* [Instructions to follow] Please return every line of the records below that holds the word "down".

(Beginning of Data provided)

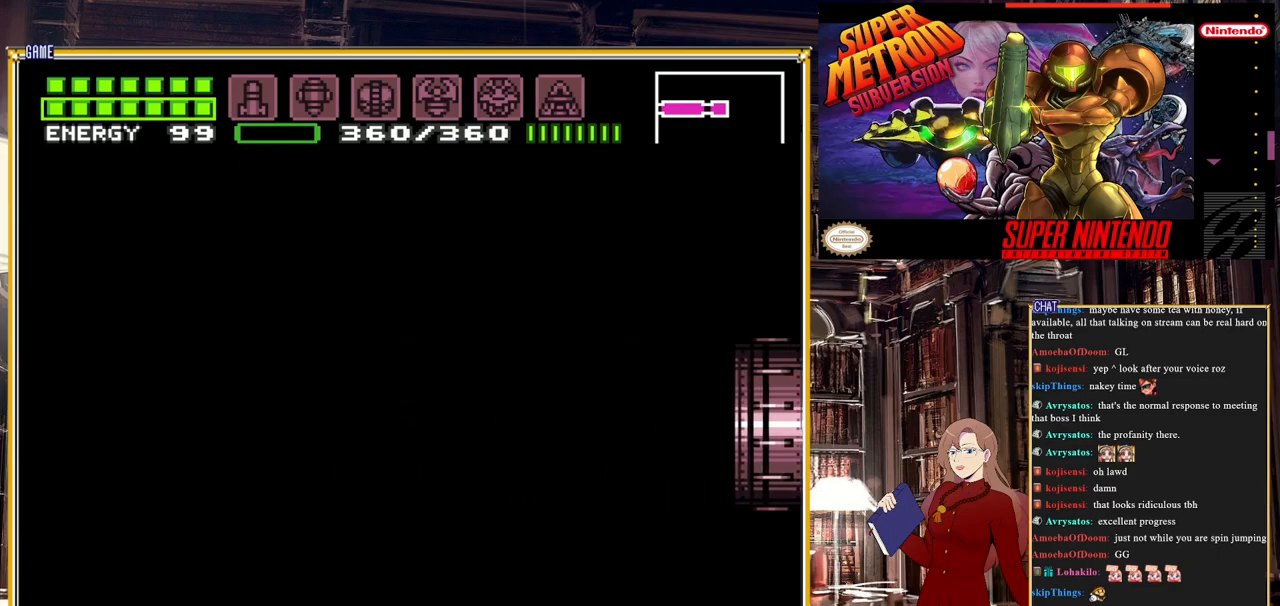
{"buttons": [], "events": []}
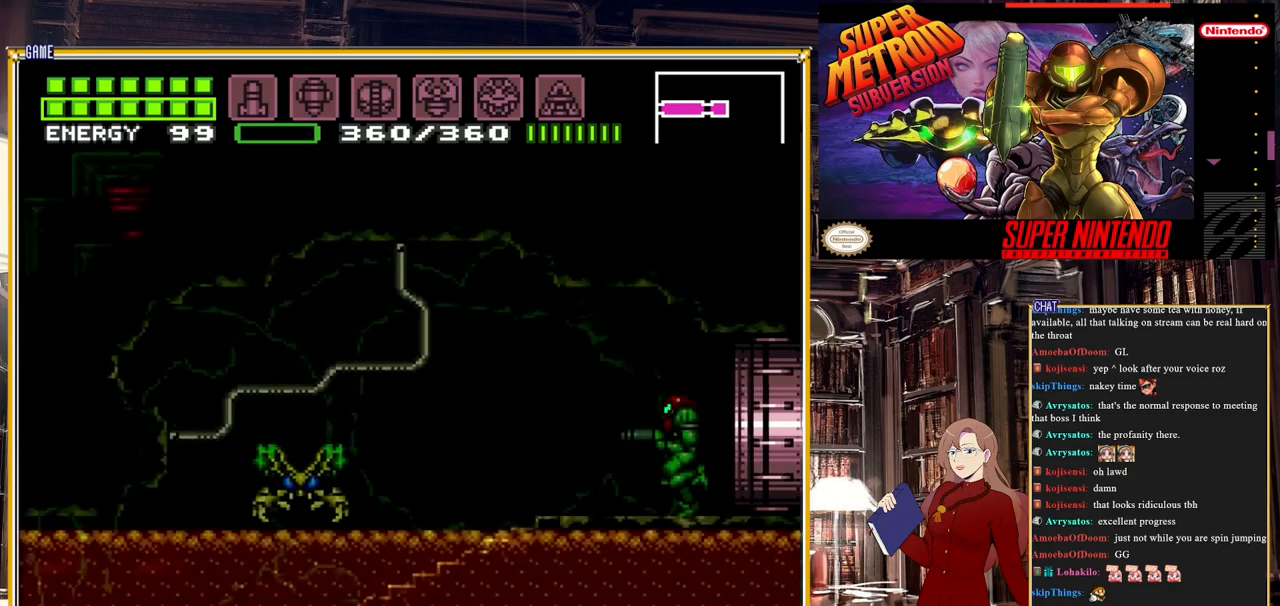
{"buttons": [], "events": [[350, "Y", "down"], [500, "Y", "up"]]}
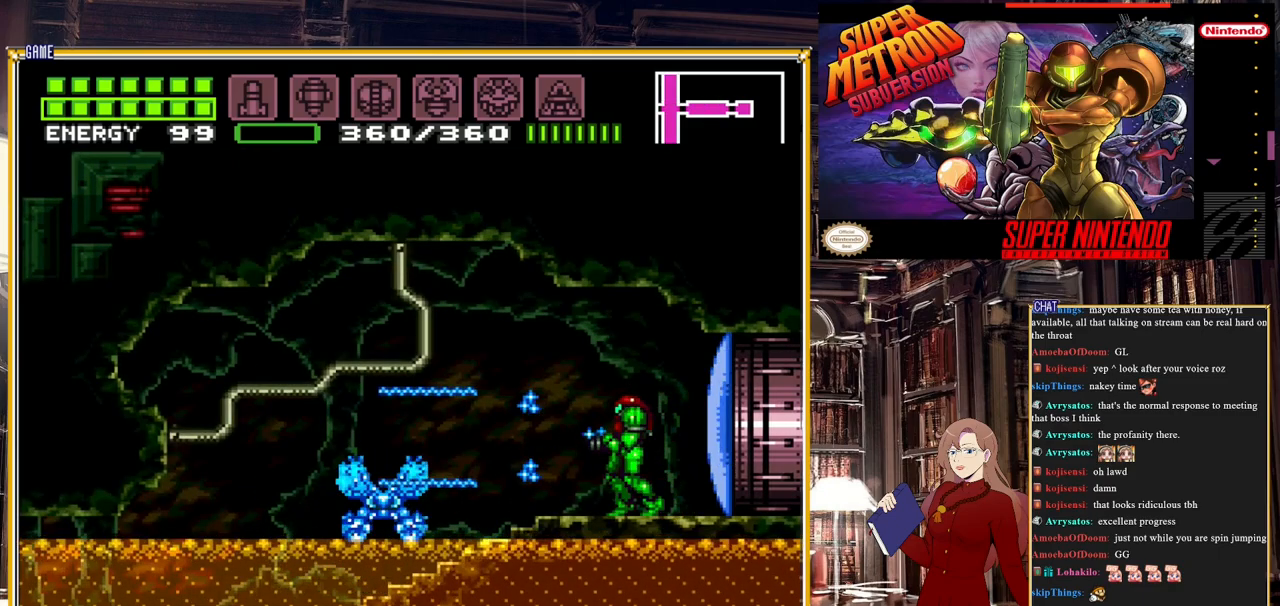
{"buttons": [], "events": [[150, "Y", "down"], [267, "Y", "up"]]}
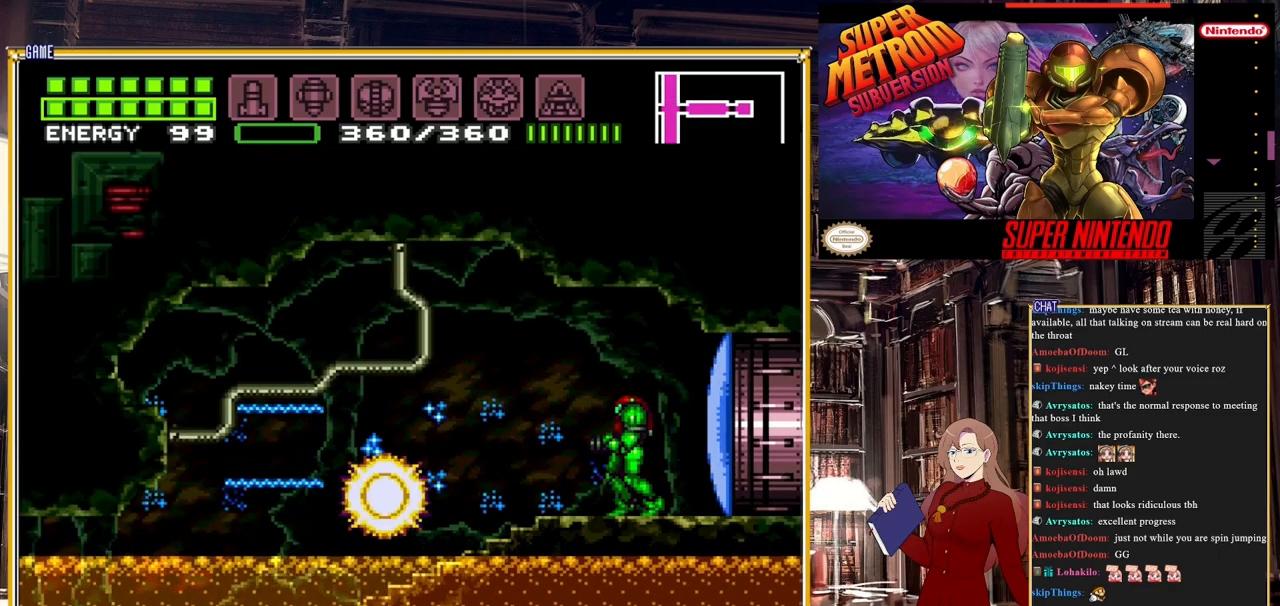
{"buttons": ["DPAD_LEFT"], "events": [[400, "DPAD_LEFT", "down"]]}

(End of Data provided)
(Beginning of Data provided)

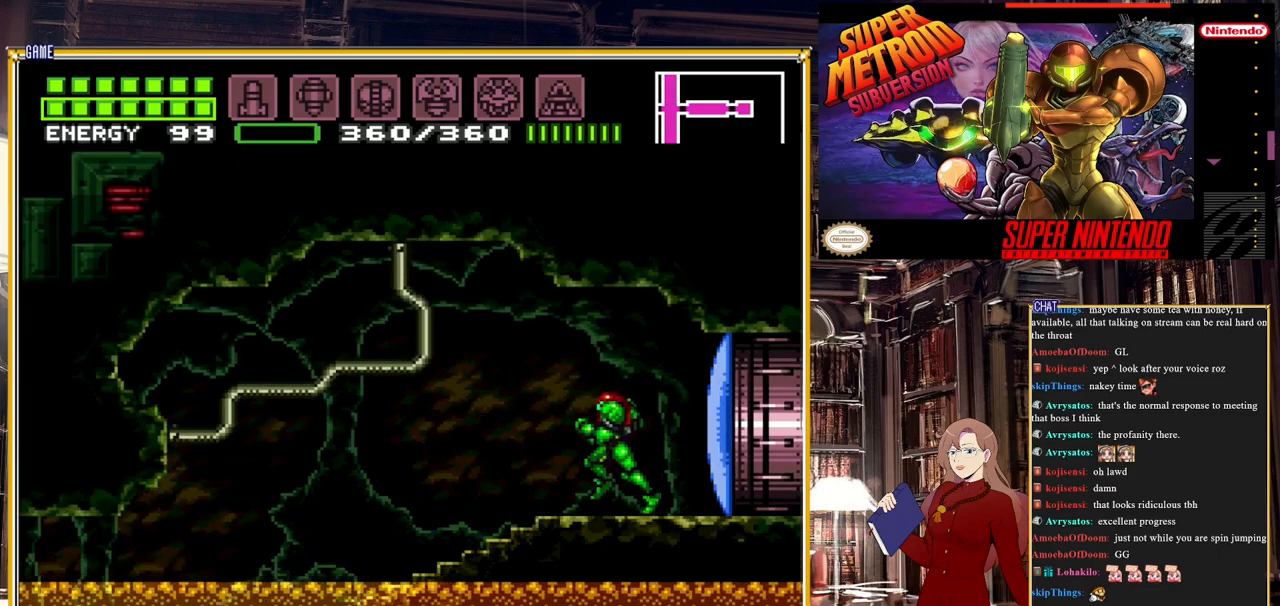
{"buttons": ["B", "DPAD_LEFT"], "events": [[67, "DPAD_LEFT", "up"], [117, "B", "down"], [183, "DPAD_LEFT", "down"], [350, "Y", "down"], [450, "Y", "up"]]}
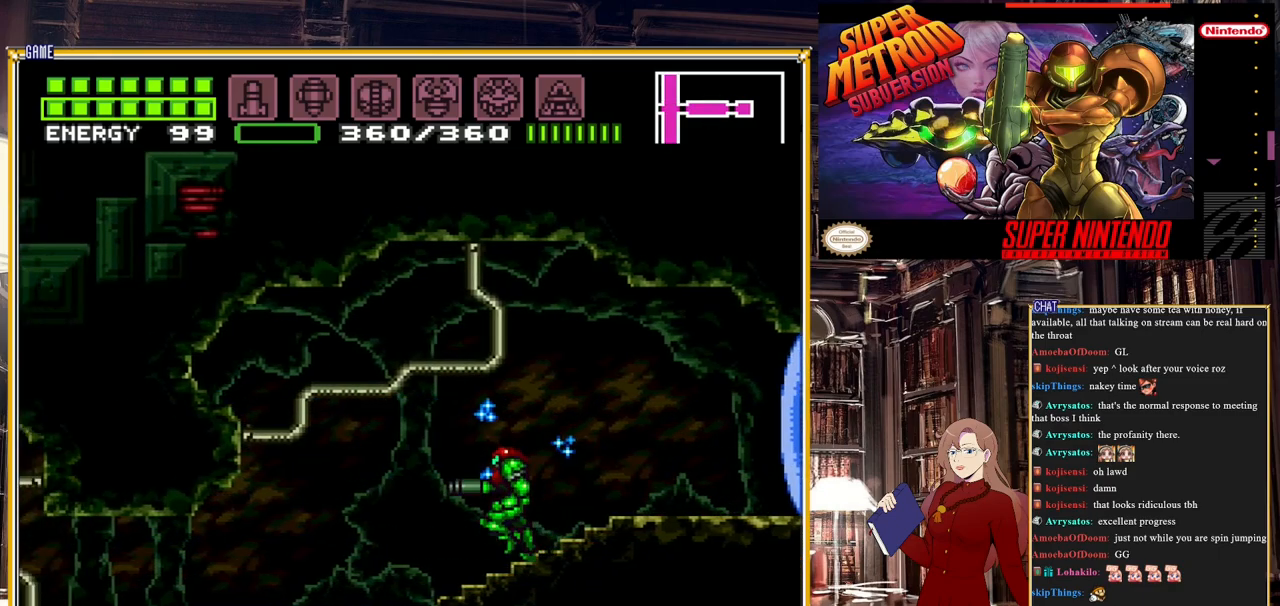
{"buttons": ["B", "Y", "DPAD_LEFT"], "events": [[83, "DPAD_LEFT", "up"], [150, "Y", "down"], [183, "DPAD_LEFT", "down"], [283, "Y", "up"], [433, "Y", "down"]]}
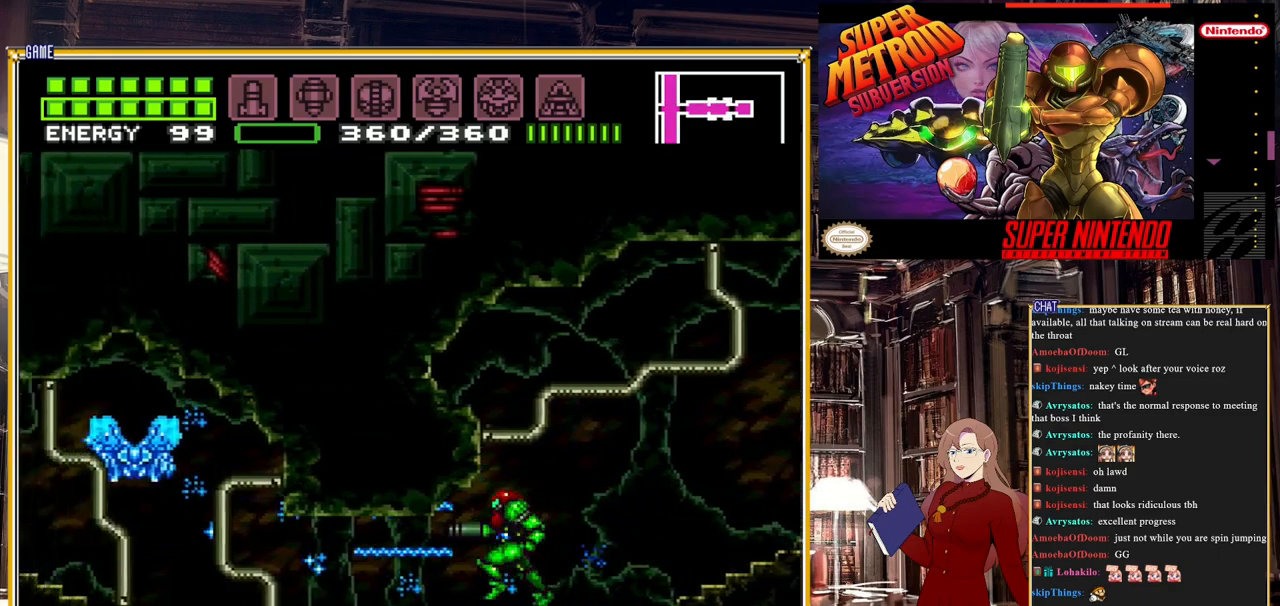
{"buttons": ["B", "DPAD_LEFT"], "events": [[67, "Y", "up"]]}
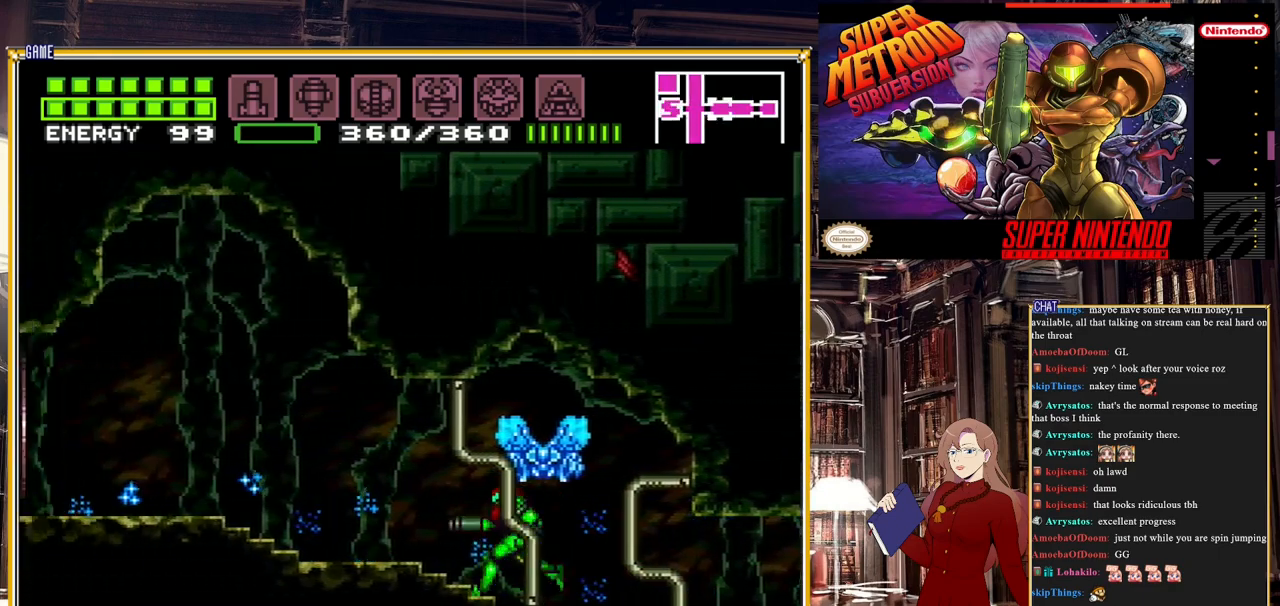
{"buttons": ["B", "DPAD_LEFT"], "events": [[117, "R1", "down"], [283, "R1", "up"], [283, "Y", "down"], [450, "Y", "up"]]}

(End of Data provided)

* [Written solution]
{"buttons": [], "events": [[350, "Y", "down"], [500, "Y", "up"]]}
{"buttons": [], "events": [[150, "Y", "down"], [267, "Y", "up"]]}
{"buttons": ["DPAD_LEFT"], "events": [[400, "DPAD_LEFT", "down"]]}
{"buttons": ["B", "DPAD_LEFT"], "events": [[67, "DPAD_LEFT", "up"], [117, "B", "down"], [183, "DPAD_LEFT", "down"], [350, "Y", "down"], [450, "Y", "up"]]}
{"buttons": ["B", "Y", "DPAD_LEFT"], "events": [[83, "DPAD_LEFT", "up"], [150, "Y", "down"], [183, "DPAD_LEFT", "down"], [283, "Y", "up"], [433, "Y", "down"]]}
{"buttons": ["B", "DPAD_LEFT"], "events": [[117, "R1", "down"], [283, "R1", "up"], [283, "Y", "down"], [450, "Y", "up"]]}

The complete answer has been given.